Bugtraq mailing list archives

Re: Snort exploits


From: Chris Green <cmg () sourcefire com>
Date: Wed, 24 Apr 2002 15:41:09 -0400

I've just made Snort 1.8.7beta1 available at 
http://www.snort.org/dl/beta/snort-1.8.7beta1.tar.gz.

This should correct the issues that fragroute induces. 

I want to thank Andrea Barisani, Joe McAlerney, and Peter Johnson for
feedback on on the commits I've done over the past few days.  I'm also
glad Dug Song wrote fragroute as I'd been talking to Andrea about the
fragmentation attacks I'd like to see in ftester

One of the problems snort was having is with getting fragments out of
order on the network and then sending them through the detection
engine.  We still do that but also alert on overlapping fragments.

TTL Limits have been added to both frag2 and pointed out in stream4 to
be used in conjunction with min_ttl options.

Here my post to the snort user lists from Monday:

I just committed a lot of changes today to snort's HEAD branch in CVS
to deal with the test cases iterated in fragroute.

To get the full benefit of these changes:

preprocessor frag2: detect_state_problems
processessor stream4: detect_state_problems

If you find a new set of options that evade snort, drop me a line and
I'll work to fix and/or detect them and give you full credit.

The bugtraq post was the first I'd seen the README.snort so let me
just say that I spent a lot of Thursday superlate-> Today thinking
about the problems while trying to get work done.

Anyway, fragroute is a neat tool and does a lot of the stuff that has
been on the todo list to check.  Ahh only hours in the day.

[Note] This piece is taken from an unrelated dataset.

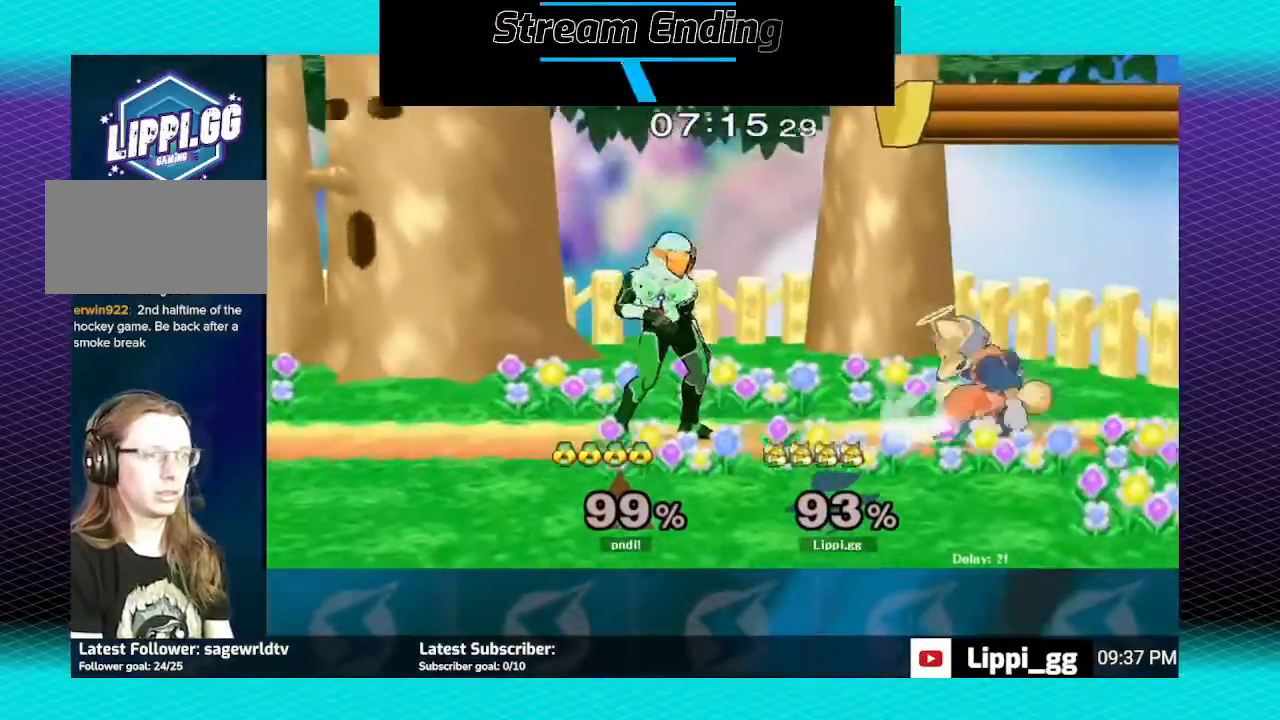
{"buttons": ["Z"], "left_stick": "center", "right_stick": "center", "events": [[33, "R1", "up"], [133, "left_stick", "left"], [234, "Z", "down"], [467, "left_stick", "center"]]}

1. older TCP retransmission chaff (snort's TCP segment reassembly
   seems to always favor newer data, even for properlby sequenced
   received data):

      tcp_seg 1
      tcp_chaff rexmit
      order random


Should be fixed and if we see retransmissions of older data that
differs from what we already have, we generate an alert and throw away
the packet


2. forward TCP segmentation overlap, favoring newer data (both Windows
   and Unix operate this way, in contrast to Ptacek and Newsham's
   results):

      tcp_seg 1 new

Fixed and generates alerts on packets that are part of a stream that
has already been reassembled.

3. chaff TCP segments with older TCP timestamp options forcing PAWS
   elimination:

      tcp_seg 1
      tcp_chaff paws
      order random

This should be relooked at but after making the first two changes,
this one was picked up very loudly.


4. older IP fragment duplicates (snort's IP fragment reassembly seems
   to always favor newer data, even for properly sequenced received
   data):

      ip_frag 8
      ip_chaff dup
      order random


Alert on frags with option data and suck them all away.

Philosophical question:  Should we ignore frags we didn't see the
first fragment of?

[ Answered later:  We cope with out of order fragments but will alert
on a fragment we've recieved multiple times ]


5. IP duplicate fragment chaff with bad options:

      ip_frag 8
      ip_chaff opt
      order random


We alert on ip fragments with ip options.


6. either TCP or IP chaffing with short TTLs (that expire before
   reaching the end host, but pass by the monitor):

      ip_frag 8
      ip_ttl 11
      ip_chaff 10
      order random

      tcp_seg 1
      ip_ttl 11
      tcp_chaff 10
      order random


TCP stream stuff already had the min_ttl option to detect this attack
so that it will throw away anything underneath that.

I added this option to frag2

Also, there is a ttl_limit option to both.  Basically, this will alert
on anything that is different by more than a certain limit

The default is 5 picked off the cuff.  Know of any papers that measure
the avg and std deviation of TTLs on normal internet traffic across a
large sample and I'll be your buddy.

-- 
Chris Green <cmg () sourcefire com>
"Yeah, but you're taking the universe out of context."